Outro dia uma amiga estava reclamando que estava deprimida. Tinha sido demitida do emprego e não estava mais aguentando ficar em casa. Até aí, tudo bem. O único porém é que lhe haviam oferecido um trabalho, mas o salário não compensava sair de casa, segundo ela. E seguia na sua depressão.

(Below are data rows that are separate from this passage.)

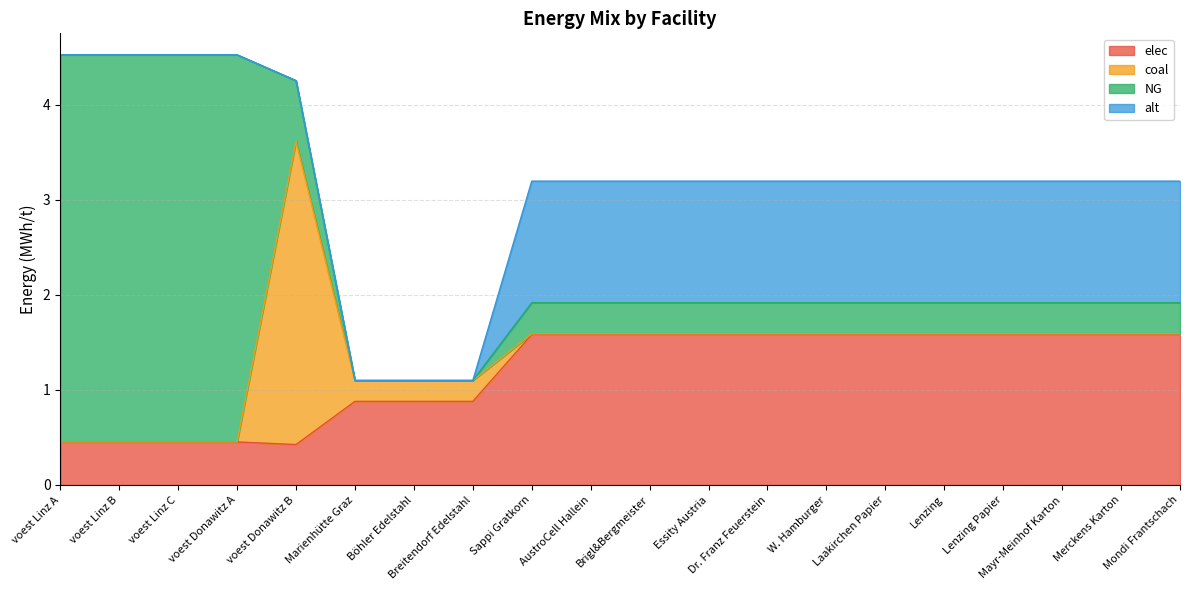

How many values in coal are above zero?

16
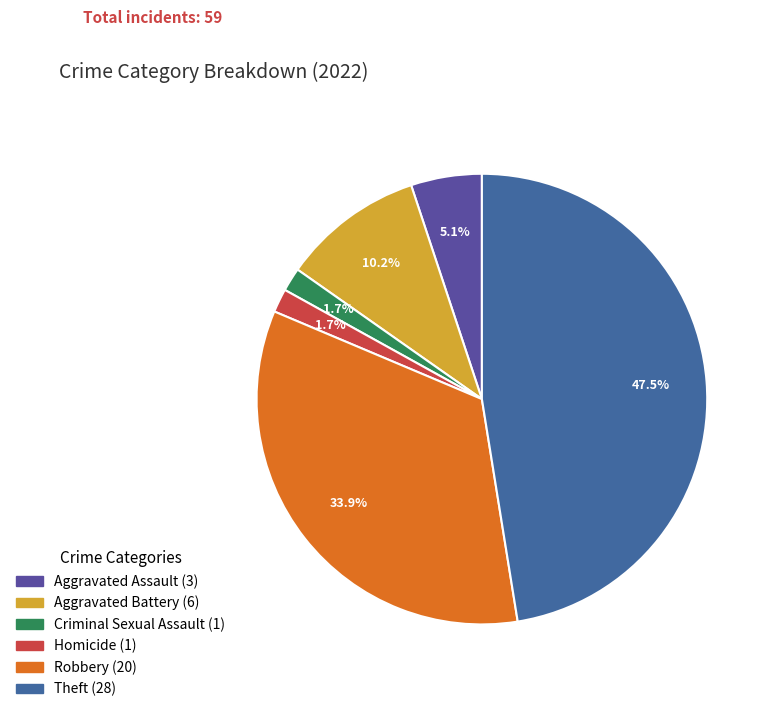

How many segments does this pie chart have?

6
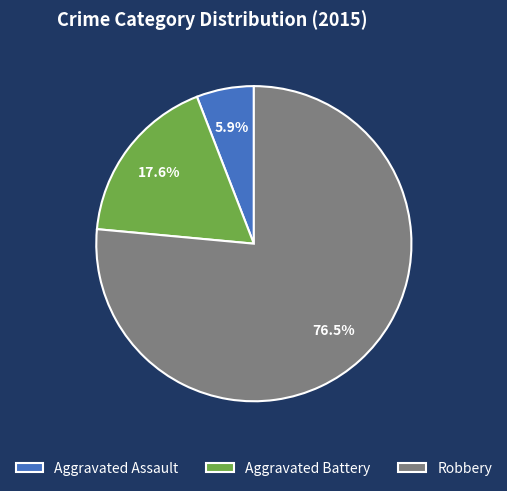

What percentage is the Aggravated Assault slice, to the nearest percent?

6%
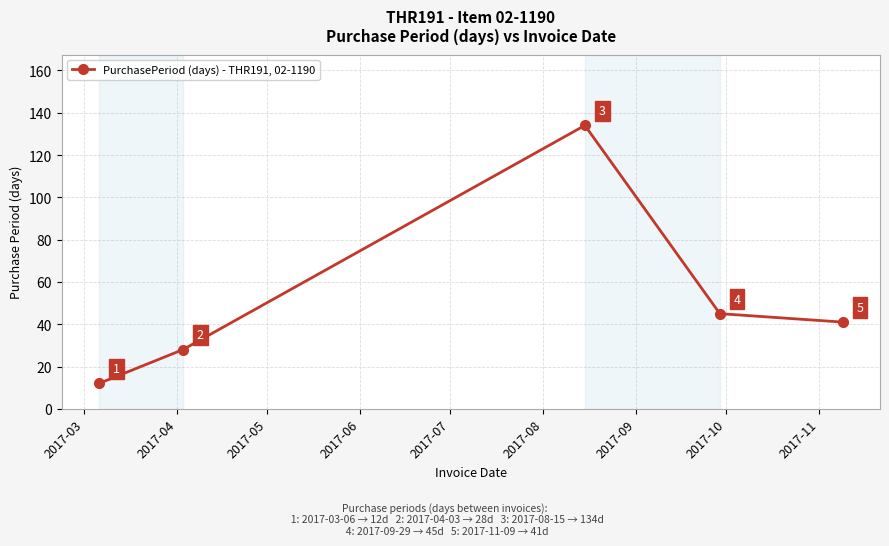

Reading left to right, what are all the values shown in this chart?

12	28	134	45	41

Nesse momento, me lembrei de uma outra amiga. Ela também foi demitida, numa dessas movimentações políticas típicas (e injustas) de grandes empresas. Só que, ao contrário, resolveu arregaçar as mangas e ir à luta. Apesar de ter uma condição financeira melhor que a outra amiga, queria se manter ativa e, com humildade, aceitou todos os trabalhos que lhe foram oferecidos, mesmo aqueles que estavam aquém da sua capacidade. Muitos estranhavam que uma pessoa que havia ocupado cargos de gestão aceitasse tarefas de execução, mas ela não se importava. O importante era trabalhar.
O resultado: enquanto a amiga do início continua desempregada e deprimida, reclamando da sorte, a outra recebeu uma boa proposta de trabalho e está feliz, produzindo como nunca.

Claro que é importante que a gente tenha consciência do nosso valor. No entanto, orgulho demais não leva a nada. Que nos confirme alguns dos maiores empresários deste país. Todos eles têm em comum o fato de terem subido cada degrau da escada rumo ao seu sonho, aceitando com humildade as dificuldades e colocando a mão na massa sempre que necessário. Em contraposição, existem várias pessoas que, para manter as aparências e o status, passam as maiores dificuldades porque se recusam a se submeter a tarefas que consideram pouco dignas da sua posição.

Quem é mais feliz? Seguramente, quem corre atrás do seu sonho sem se preocupar com o que os outros vão pensar.